[[ Raw data, beginning ]]

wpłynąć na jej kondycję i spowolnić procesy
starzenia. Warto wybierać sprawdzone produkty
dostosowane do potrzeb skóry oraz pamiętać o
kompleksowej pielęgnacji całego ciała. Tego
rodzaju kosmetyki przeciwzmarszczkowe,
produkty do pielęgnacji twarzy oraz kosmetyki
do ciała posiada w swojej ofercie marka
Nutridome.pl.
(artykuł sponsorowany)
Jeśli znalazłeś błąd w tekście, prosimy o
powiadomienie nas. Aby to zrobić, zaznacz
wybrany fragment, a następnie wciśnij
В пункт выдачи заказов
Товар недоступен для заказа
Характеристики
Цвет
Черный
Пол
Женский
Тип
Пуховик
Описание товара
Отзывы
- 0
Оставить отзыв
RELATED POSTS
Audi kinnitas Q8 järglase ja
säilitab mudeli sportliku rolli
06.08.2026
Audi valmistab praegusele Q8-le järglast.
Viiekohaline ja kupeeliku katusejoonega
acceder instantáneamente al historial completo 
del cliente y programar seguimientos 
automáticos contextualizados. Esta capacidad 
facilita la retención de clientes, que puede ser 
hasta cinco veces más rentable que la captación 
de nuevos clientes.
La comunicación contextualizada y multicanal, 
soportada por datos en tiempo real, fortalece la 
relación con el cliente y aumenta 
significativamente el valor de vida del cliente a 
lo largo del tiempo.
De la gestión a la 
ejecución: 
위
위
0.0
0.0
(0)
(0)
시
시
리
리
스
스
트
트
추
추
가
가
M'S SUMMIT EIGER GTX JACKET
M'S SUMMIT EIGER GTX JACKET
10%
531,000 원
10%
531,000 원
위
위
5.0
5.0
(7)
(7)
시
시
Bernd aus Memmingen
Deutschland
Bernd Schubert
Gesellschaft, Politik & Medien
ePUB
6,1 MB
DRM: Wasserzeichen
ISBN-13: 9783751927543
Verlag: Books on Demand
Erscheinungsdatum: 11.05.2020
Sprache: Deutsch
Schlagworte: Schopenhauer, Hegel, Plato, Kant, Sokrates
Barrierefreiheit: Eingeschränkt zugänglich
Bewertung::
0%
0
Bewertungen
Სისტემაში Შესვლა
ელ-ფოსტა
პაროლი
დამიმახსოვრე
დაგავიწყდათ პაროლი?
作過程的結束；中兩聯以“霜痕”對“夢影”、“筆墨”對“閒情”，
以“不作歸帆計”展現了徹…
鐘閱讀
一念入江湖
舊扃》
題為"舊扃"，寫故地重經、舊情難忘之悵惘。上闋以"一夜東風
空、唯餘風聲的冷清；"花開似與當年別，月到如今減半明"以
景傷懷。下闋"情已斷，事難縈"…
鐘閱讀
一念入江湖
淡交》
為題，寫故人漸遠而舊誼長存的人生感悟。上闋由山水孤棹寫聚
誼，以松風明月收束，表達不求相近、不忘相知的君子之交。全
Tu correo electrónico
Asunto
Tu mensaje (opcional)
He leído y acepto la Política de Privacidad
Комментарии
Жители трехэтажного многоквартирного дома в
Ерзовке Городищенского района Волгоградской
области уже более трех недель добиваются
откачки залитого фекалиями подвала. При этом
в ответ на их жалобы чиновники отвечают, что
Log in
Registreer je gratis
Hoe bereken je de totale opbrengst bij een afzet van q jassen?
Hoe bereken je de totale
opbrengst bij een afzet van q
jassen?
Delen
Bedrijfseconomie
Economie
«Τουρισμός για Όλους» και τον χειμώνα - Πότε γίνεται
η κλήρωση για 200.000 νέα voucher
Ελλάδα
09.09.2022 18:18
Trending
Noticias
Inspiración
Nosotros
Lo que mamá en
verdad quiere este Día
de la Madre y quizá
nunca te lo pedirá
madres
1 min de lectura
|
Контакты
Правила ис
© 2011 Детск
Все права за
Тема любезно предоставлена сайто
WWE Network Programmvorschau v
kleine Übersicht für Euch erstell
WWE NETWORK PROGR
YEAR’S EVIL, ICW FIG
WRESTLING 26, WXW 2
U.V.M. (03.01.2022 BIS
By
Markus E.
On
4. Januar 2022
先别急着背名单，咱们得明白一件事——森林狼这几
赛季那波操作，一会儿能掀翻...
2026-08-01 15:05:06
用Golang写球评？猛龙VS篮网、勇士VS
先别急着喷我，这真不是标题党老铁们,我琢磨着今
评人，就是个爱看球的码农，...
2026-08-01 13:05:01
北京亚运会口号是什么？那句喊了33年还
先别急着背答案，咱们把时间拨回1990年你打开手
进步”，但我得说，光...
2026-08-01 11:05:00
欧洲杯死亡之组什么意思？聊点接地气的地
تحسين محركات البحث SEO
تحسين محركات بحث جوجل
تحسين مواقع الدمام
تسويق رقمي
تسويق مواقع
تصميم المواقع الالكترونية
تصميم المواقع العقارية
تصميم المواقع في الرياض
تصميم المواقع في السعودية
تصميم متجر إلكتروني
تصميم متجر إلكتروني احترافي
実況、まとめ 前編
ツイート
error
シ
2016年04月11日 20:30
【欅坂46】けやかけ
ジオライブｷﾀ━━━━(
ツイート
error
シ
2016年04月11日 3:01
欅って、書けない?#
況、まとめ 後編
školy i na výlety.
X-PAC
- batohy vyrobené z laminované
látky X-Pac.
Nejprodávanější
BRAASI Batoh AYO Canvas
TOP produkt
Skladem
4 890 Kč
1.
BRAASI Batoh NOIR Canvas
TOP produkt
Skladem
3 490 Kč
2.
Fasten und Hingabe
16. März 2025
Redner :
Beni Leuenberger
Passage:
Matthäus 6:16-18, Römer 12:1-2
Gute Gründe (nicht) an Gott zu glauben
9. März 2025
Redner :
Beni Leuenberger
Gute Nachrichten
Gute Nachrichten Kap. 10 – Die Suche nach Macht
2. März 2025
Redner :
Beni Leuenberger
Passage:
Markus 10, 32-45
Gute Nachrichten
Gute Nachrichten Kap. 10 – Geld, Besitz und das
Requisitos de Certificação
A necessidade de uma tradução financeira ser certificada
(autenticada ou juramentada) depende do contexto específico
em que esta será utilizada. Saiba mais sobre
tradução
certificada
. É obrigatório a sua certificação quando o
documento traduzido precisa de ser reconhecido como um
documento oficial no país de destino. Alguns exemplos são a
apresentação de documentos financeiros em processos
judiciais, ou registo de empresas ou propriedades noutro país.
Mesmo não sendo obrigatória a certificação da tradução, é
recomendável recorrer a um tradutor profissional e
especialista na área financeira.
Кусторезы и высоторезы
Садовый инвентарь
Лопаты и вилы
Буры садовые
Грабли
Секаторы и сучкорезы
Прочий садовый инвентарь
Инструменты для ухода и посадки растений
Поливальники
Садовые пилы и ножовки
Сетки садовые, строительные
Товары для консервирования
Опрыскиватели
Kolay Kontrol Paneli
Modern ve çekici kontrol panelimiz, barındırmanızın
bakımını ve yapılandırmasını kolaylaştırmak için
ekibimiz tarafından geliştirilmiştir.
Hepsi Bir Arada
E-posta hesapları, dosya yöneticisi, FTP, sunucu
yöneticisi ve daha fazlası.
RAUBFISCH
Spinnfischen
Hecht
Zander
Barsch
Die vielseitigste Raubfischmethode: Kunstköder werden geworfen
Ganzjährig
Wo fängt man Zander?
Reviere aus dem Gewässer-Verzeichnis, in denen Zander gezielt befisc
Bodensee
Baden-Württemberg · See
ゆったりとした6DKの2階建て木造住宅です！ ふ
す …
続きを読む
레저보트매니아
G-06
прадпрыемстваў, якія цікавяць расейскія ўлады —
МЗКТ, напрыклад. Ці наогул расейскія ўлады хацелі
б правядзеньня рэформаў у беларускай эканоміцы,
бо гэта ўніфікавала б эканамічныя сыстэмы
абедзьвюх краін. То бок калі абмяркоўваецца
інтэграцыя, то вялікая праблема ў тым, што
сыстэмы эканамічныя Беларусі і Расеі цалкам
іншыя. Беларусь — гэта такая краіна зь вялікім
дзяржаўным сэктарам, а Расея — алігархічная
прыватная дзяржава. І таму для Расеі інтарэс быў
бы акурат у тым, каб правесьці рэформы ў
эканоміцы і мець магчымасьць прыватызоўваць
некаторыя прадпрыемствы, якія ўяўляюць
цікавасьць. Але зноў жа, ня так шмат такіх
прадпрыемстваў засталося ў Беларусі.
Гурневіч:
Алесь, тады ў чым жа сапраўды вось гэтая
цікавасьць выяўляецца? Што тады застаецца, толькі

[[ Raw data, end ]]

What the task requires:
Return a word-for-word copy of the lines from the beginning of the listing to the line holding "Ерзовке Городищенского района Волгоградской", both kept.

Result of this exercise:
wpłynąć na jej kondycję i spowolnić procesy
starzenia. Warto wybierać sprawdzone produkty
dostosowane do potrzeb skóry oraz pamiętać o
kompleksowej pielęgnacji całego ciała. Tego
rodzaju kosmetyki przeciwzmarszczkowe,
produkty do pielęgnacji twarzy oraz kosmetyki
do ciała posiada w swojej ofercie marka
Nutridome.pl.
(artykuł sponsorowany)
Jeśli znalazłeś błąd w tekście, prosimy o
powiadomienie nas. Aby to zrobić, zaznacz
wybrany fragment, a następnie wciśnij
В пункт выдачи заказов
Товар недоступен для заказа
Характеристики
Цвет
Черный
Пол
Женский
Тип
Пуховик
Описание товара
Отзывы
- 0
Оставить отзыв
RELATED POSTS
Audi kinnitas Q8 järglase ja
säilitab mudeli sportliku rolli
06.08.2026
Audi valmistab praegusele Q8-le järglast.
Viiekohaline ja kupeeliku katusejoonega
acceder instantáneamente al historial completo 
del cliente y programar seguimientos 
automáticos contextualizados. Esta capacidad 
facilita la retención de clientes, que puede ser 
hasta cinco veces más rentable que la captación 
de nuevos clientes.
La comunicación contextualizada y multicanal, 
soportada por datos en tiempo real, fortalece la 
relación con el cliente y aumenta 
significativamente el valor de vida del cliente a 
lo largo del tiempo.
De la gestión a la 
ejecución: 
위
위
0.0
0.0
(0)
(0)
시
시
리
리
스
스
트
트
추
추
가
가
M'S SUMMIT EIGER GTX JACKET
M'S SUMMIT EIGER GTX JACKET
10%
531,000 원
10%
531,000 원
위
위
5.0
5.0
(7)
(7)
시
시
Bernd aus Memmingen
Deutschland
Bernd Schubert
Gesellschaft, Politik & Medien
ePUB
6,1 MB
DRM: Wasserzeichen
ISBN-13: 9783751927543
Verlag: Books on Demand
Erscheinungsdatum: 11.05.2020
Sprache: Deutsch
Schlagworte: Schopenhauer, Hegel, Plato, Kant, Sokrates
Barrierefreiheit: Eingeschränkt zugänglich
Bewertung::
0%
0
Bewertungen
Სისტემაში Შესვლა
ელ-ფოსტა
პაროლი
დამიმახსოვრე
დაგავიწყდათ პაროლი?
作過程的結束；中兩聯以“霜痕”對“夢影”、“筆墨”對“閒情”，
以“不作歸帆計”展現了徹…
鐘閱讀
一念入江湖
舊扃》
題為"舊扃"，寫故地重經、舊情難忘之悵惘。上闋以"一夜東風
空、唯餘風聲的冷清；"花開似與當年別，月到如今減半明"以
景傷懷。下闋"情已斷，事難縈"…
鐘閱讀
一念入江湖
淡交》
為題，寫故人漸遠而舊誼長存的人生感悟。上闋由山水孤棹寫聚
誼，以松風明月收束，表達不求相近、不忘相知的君子之交。全
Tu correo electrónico
Asunto
Tu mensaje (opcional)
He leído y acepto la Política de Privacidad
Комментарии
Жители трехэтажного многоквартирного дома в
Ерзовке Городищенского района Волгоградской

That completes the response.